Plans are already afoot, with the support of the BHA, to extend the Levy to bets placed in Britain on foreign racing. But the nascent planning on the group call is, apparently, to go further, and seek a return to at least an element of turnover, rather than pure profit, in calculating the Levy.

This is not an entirely new idea. It has, however, (at least) three major obstacles to overcome, regardless of how persuasive the Clarehaven brunch party might have been.

The first is that it would require primary legislation, and there quite a few other pressing issues on the government’s mind just now.

Another is that turnover takes no account of whether a bookie has won or lost on a race. If they are forced to trim prices and trade more defensively, to avoid a situation where they lose twice, punters will get a raw deal and turnover will decline. That would potentially wipe out much or all of the benefit while driving fans away from racing.
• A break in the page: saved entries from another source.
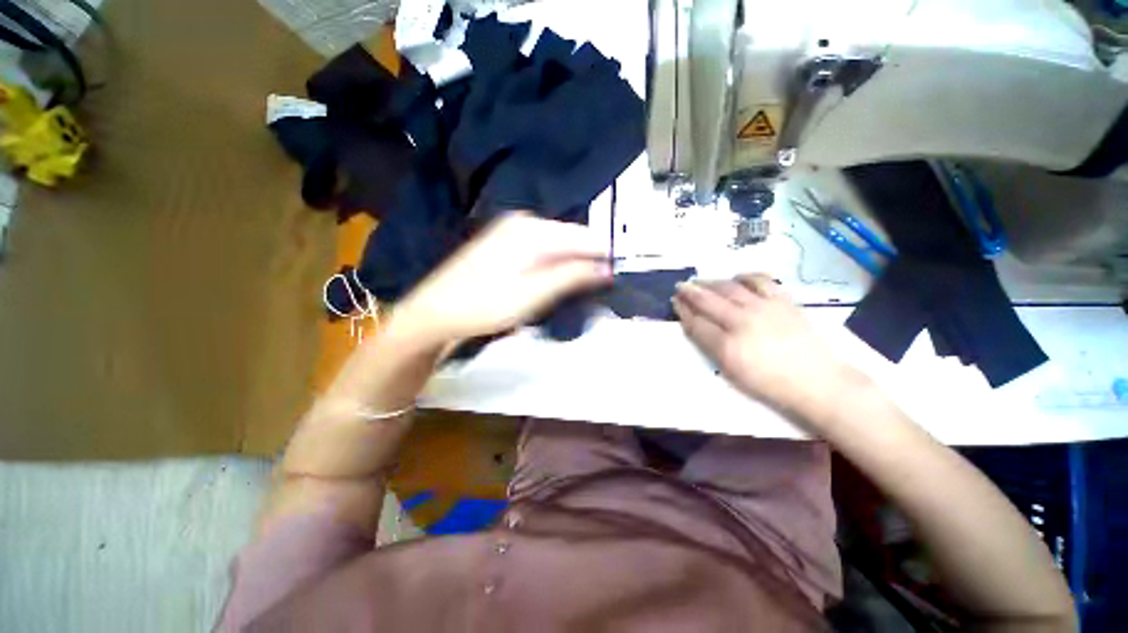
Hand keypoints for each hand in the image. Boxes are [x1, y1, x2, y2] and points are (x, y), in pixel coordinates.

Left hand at [387, 212, 610, 346]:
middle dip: (585, 264)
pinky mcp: (504, 243)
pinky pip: (541, 250)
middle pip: (571, 239)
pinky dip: (552, 267)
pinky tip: (549, 284)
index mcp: (534, 229)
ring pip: (557, 246)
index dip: (603, 258)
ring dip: (569, 267)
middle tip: (593, 291)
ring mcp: (512, 230)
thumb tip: (607, 268)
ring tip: (572, 292)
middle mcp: (525, 221)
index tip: (614, 280)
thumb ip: (572, 276)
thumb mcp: (535, 294)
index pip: (585, 237)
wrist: (435, 312)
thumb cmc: (486, 304)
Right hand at [672, 274, 856, 418]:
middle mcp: (742, 322)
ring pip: (729, 287)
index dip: (683, 310)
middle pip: (708, 301)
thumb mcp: (732, 372)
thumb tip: (695, 325)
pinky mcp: (782, 301)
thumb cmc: (769, 383)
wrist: (815, 381)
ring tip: (702, 282)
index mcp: (727, 346)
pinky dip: (744, 276)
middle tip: (680, 286)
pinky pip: (760, 280)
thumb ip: (710, 347)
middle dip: (690, 292)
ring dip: (711, 283)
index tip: (675, 302)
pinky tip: (736, 278)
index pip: (696, 322)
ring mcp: (763, 308)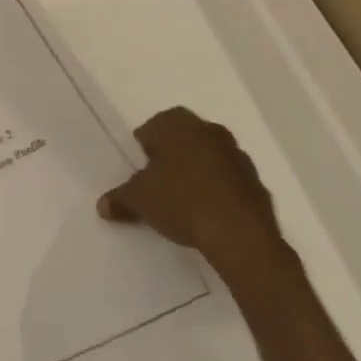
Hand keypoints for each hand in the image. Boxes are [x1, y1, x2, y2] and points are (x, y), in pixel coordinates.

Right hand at [97, 107, 292, 288]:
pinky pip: (229, 180)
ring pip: (208, 157)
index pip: (151, 129)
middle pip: (182, 139)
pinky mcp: (257, 182)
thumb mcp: (139, 201)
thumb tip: (102, 206)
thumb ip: (119, 199)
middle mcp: (208, 130)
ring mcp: (237, 155)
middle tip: (160, 184)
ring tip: (186, 201)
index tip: (141, 174)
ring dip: (198, 172)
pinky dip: (220, 191)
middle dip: (172, 157)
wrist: (241, 237)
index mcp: (176, 124)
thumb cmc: (181, 202)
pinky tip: (211, 214)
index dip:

The third is that a simple turnover charge is very difficult to apply to an exchange like Betfair, where many users both back and lay horses to lock in profits or cut losses. If someone has 100 £10 bets on the same horse but ends up losing £1, what is their turnover? £1,000, or £1? And if Betfair is treated differently to bookmakers, the bookies are likely to call foul. The current situation, where both pay Levy on profits, is the obvious way to keep them on a level playing field.

So while any warming of relations between the horsemen and the tracks is welcome, even the involvement of one of the cabinet’s big beasts is unlikely to make much practical difference in either the short or medium term. The current Levy system, perhaps with an extension to cover bets on foreign racing, is the only immediate lifeline racing will have as it tries to find its way out of its current crisis.